[[ DOCUMENT SEGMENT open ]]
MERIDIAN, Idaho — The Meridian Police Department is hoping their newest patrol car will spark discussion in the community and prompt residents to reach out to authorities if they know of a child in danger.
The child abuse awareness patrol car was unveiled Tuesday, just days into Child Abuse Prevention Month. The unique wrap depicts a large blue pinwheel - a symbol of the fight against abuse and neglect - as well as the phrase "prevent child abuse" and a child's handprint.
"The pinwheel represents the joyful, carefree childhoods all children deserve," said Meridian Police Chief Basterrechea. "This vehicle is a conversation starter and reminder for us and our community, that our responsibility is to take care of our future."
St. Luke's Children's Hospital saw a surge of children coming in with injuries related to abuse or neglect in 2020, a statistic some doctors is tied to the COVID-19 pandemic and the financial and relationship stress it has placed on families. Five of those children brought in to St. Luke's ultimately died of their injuries.
Meridian Police child abuse prevention car
Meridian has been no exception. In 2020 there were 151 reported child abuse cases in Meridian, according to police. Two Meridian boys - two-month-old Dawson McKinney and 9-year-old Emrik Osuna - ultimately died from their injuries in separate parental abuse cases, according to investigators.
So far this year, there have been 26 reported cases.
"Child abuse and neglect are happening right here in our community," said St Luke's CARES Medical Director Dr. Matthew Cox. "It is imperative that we all do our part in protecting kids, because failing to act is failing a child."
Meridian Police says they are working with Children at Risk Evaluation Services (CARES) and the Women's & Children's Alliance (WCA) to help abused children.
"The WCA applauds the City of Meridian for working to create even greater awareness about child abuse. Home is not a safe haven for everyone and often the most vulnerable are young children, who cannot speak up or protect themselves," said WCA CEO Bea Black. "We hope this blue-ribbon awareness patrol vehicle will remind community members that help is just a phone call away. It takes a village to protect our children."
[[ DOCUMENT SEGMENT closed ]]
[[ RECORDED INFORMATION open ]]
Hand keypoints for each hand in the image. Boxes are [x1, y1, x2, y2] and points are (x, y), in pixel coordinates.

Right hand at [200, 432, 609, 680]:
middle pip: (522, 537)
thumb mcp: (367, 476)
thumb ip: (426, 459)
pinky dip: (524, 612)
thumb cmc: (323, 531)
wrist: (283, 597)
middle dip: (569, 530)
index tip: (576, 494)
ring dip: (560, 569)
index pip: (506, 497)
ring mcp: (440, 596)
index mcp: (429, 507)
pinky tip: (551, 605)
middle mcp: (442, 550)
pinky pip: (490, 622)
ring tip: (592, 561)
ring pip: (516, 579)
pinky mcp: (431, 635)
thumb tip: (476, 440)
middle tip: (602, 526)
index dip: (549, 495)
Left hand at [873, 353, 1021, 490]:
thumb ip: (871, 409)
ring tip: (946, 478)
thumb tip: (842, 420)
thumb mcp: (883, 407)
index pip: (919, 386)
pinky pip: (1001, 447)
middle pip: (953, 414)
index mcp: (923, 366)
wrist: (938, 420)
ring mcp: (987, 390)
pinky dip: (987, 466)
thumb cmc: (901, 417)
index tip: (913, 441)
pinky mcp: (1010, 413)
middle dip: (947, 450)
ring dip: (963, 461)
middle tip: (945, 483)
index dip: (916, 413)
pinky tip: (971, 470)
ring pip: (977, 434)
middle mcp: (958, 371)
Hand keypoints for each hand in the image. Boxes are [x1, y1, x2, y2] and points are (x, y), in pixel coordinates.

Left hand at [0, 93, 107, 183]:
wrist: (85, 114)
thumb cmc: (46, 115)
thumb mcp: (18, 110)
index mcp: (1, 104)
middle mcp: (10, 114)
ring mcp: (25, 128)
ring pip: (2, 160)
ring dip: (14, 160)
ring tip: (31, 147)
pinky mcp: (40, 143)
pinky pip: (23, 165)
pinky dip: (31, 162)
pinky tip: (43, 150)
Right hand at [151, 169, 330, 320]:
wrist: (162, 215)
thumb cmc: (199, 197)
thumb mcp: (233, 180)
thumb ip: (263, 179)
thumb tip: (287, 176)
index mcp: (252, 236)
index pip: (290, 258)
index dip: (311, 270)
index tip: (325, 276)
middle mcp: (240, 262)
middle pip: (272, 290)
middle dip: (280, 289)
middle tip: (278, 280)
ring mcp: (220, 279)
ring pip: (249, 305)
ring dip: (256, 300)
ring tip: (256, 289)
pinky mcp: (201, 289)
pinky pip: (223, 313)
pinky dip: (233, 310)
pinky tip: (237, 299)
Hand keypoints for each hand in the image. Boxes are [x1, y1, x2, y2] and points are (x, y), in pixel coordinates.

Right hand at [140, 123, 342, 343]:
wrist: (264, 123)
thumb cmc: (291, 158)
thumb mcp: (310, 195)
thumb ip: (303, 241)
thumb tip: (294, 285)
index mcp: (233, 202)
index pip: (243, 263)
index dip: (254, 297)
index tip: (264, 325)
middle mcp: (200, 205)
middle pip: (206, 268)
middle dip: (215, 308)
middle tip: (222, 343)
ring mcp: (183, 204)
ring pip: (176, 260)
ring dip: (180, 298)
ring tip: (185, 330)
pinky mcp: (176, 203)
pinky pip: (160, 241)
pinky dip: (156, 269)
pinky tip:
[[ RECORDED INFORMATION closed ]]
WHAT THIS EXERCISE ASKS ▸
1 – Answer these questions from the article about Meridian's patrol car:
(a) What does the large blue pinwheel on the car's wrap symbolize?
(b) How many child abuse cases were reported in Meridian in 2020, according to police?
(c) Who is the CEO of the WCA?
2 – Please transcribe the article about Meridian's patrol car from "Meridian Police child" up to and including "26 reported cases.".
The listing has no connection to the article.

COMPLETED EXERCISE ▸
1 –
(a) The fight against abuse and neglect.
(b) 151.
(c) Bea Black.

2 –
Meridian Police child abuse prevention car
Meridian has been no exception. In 2020 there were 151 reported child abuse cases in Meridian, according to police. Two Meridian boys - two-month-old Dawson McKinney and 9-year-old Emrik Osuna - ultimately died from their injuries in separate parental abuse cases, according to investigators.
So far this year, there have been 26 reported cases.